I think we use it (1) if the variation within the patches is more than the variation between the patches & (2) if there is no sampling frame for individuals but groups.
Double sampling?
= where we work with two measurements that are correlated, one that is easy to measure & a second that is harder to measure but is of more interest to the scientist.
Double sampling attributes? (4)
- One set of sample unit consists of easy0to-conduct measurements & we can do many of them.
- A second smaller set consists of sample units where we do the easy-to-conduct measurement & we do the more difficult measurement that we’re actually interested in.
- We estimate a relationship between the 2 measurements using something like regression.

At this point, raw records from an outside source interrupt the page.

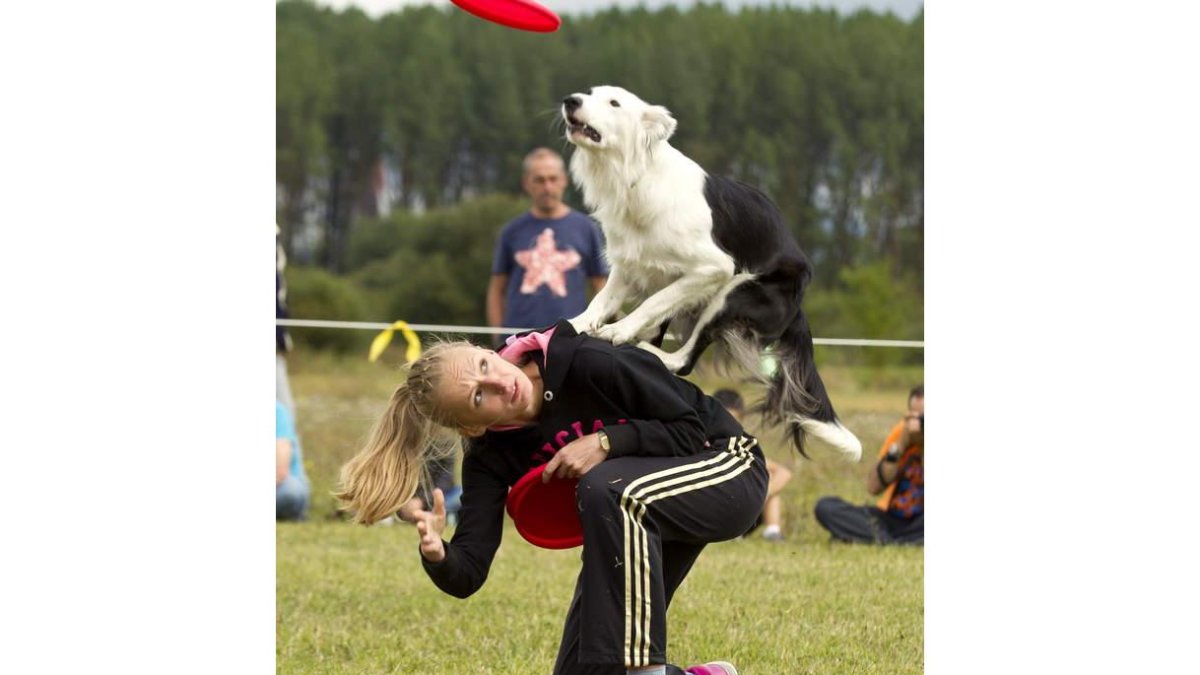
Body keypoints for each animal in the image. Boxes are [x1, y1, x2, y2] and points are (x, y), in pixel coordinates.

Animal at [561, 81, 864, 454]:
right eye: (588, 94)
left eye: (614, 103)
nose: (570, 101)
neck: (637, 177)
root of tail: (798, 305)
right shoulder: (628, 262)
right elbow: (601, 301)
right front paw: (576, 325)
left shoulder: (713, 268)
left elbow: (655, 301)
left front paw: (618, 331)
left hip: (736, 291)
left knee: (683, 360)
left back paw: (643, 347)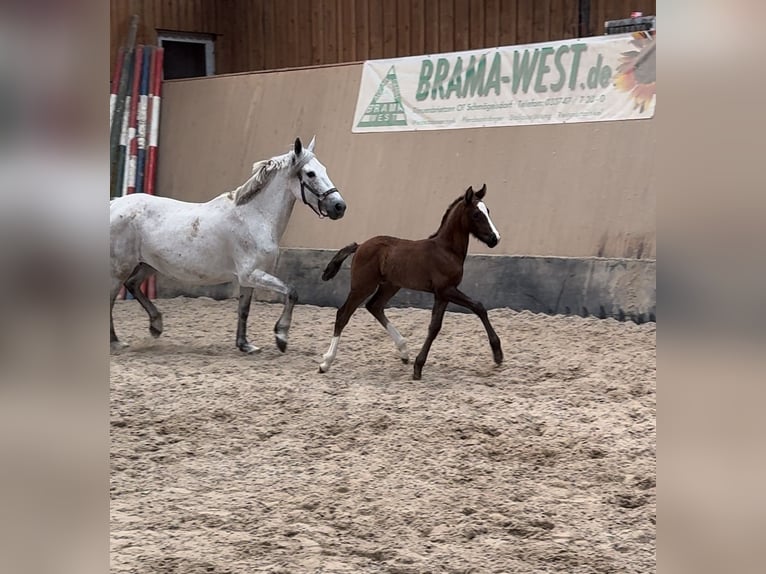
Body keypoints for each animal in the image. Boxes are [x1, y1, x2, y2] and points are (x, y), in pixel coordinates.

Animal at [318, 186, 504, 382]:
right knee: (343, 315)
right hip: (363, 286)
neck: (446, 250)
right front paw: (497, 353)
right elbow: (478, 306)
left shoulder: (443, 294)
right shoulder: (446, 290)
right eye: (476, 214)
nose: (495, 238)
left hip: (390, 285)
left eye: (488, 211)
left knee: (374, 306)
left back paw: (404, 351)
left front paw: (418, 366)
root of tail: (360, 245)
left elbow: (435, 327)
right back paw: (326, 363)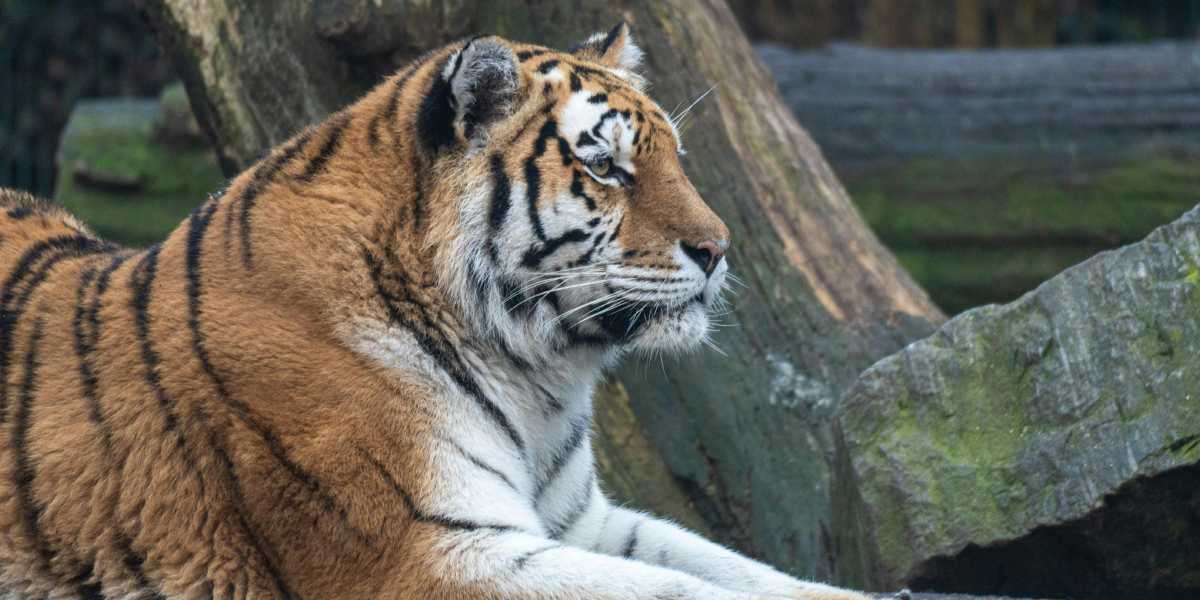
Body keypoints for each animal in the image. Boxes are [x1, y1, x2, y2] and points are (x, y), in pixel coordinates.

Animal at [0, 23, 876, 600]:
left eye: (675, 160)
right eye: (605, 166)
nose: (720, 248)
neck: (537, 377)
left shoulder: (579, 523)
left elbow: (747, 572)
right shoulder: (427, 552)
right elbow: (682, 591)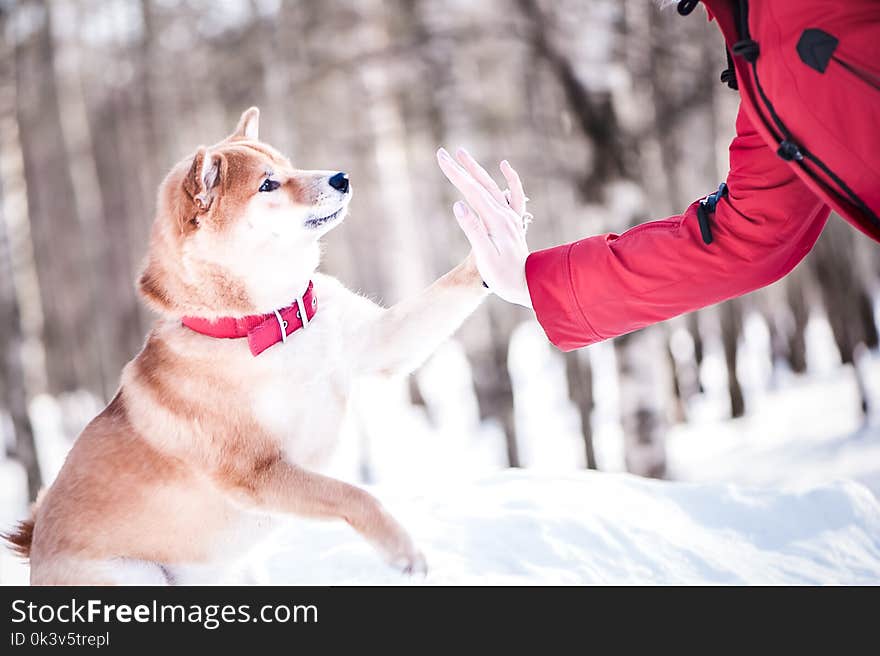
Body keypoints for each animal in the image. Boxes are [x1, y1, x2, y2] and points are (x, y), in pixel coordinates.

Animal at [6, 106, 488, 584]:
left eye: (289, 165)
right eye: (267, 184)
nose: (342, 177)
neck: (270, 323)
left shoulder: (383, 342)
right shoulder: (257, 474)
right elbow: (353, 495)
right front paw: (401, 548)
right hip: (135, 576)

- We use the regression & the measurements from the 1st set of sample units to estimate the 2nd quantity of interest.
Eg of Double sampling?
We’re interested in grass biomass & how it varies across the veld, but it’s difficult to measure accurately. Grass height is easier to measure & it’s correlated with biomass.
So, explain the Double sampling eg? (4)
- Step 1: Get the 1st set of samples, which is grass height (n = lots).
- Step 2: Get the 2nd set of samples, which are grass height & clipped dry biomass (n = few).
- Step 3: Estimate the relationship in the 2nd set of samples (regression).
- Step 4: Calculate biomass for samples in 1st set of samples.
Why use Doubling sampling?
I think we can use it when our attribute of interest is difficult to measure but is correlated to a variable that is easy to measure.
2 Elements to consider when planning field logistics?
- Plot size.
- Plot shape.
What does the plot size & plot shape depend on? (2)
- The objectives of the study.
- The nature of the data/study system.
Thing to note when deciding which plot size or plot shape to use?
It might require experimenting with different plot sizes & plot shapes to find an optimal size or shape.
Criteria for deciding on plot size & shape? (3)
- Statistical procedure that gives the best precision given the cost & area of sampling.
- Ecologically, consider the best efficiency to achieve the objectives of the study.
- Logistical greatest ease to implement in the field.
4 Factors that influence plot shape?
- Detection of individuals.
- Distribution of individuals.
- Edge effects (i.e., knowing where the subject is with respect to the plot boundary).
- Data collection methods.
Types of plot shapes? (3)
- Long, narrow plots.
- Square or circular plots.
- Narrow, rectangular plots.
Long, narrow plots attributes? (4)
- Easy to lay out.
- Have a lot of perimeter with respect to plot area.
- More edge effects.
- Problems with identifying whether animals are inside or outside plots.
Square or circular plots attribute?
Have fewer problems with edge effects.
Narrow, rectangular plots attributes? (3)
- Increased detection of study subjects.
- Increase chance of intersecting clumps/clusters.
- Best for clusters (better precision in vegetation studies).
Thing to note when you have a fixed budget?
There is a trade-off between the number of plots & plot size.
For instance, what to do if you have a homogeneous population?
Use few large plots, as they will capture variability in the population.
What to do if you have a high degree of heterogeneity?
A large number of smaller plots might be necessary.
- If plots are too small, there will be too many zeros, leading to poor precision (high SE).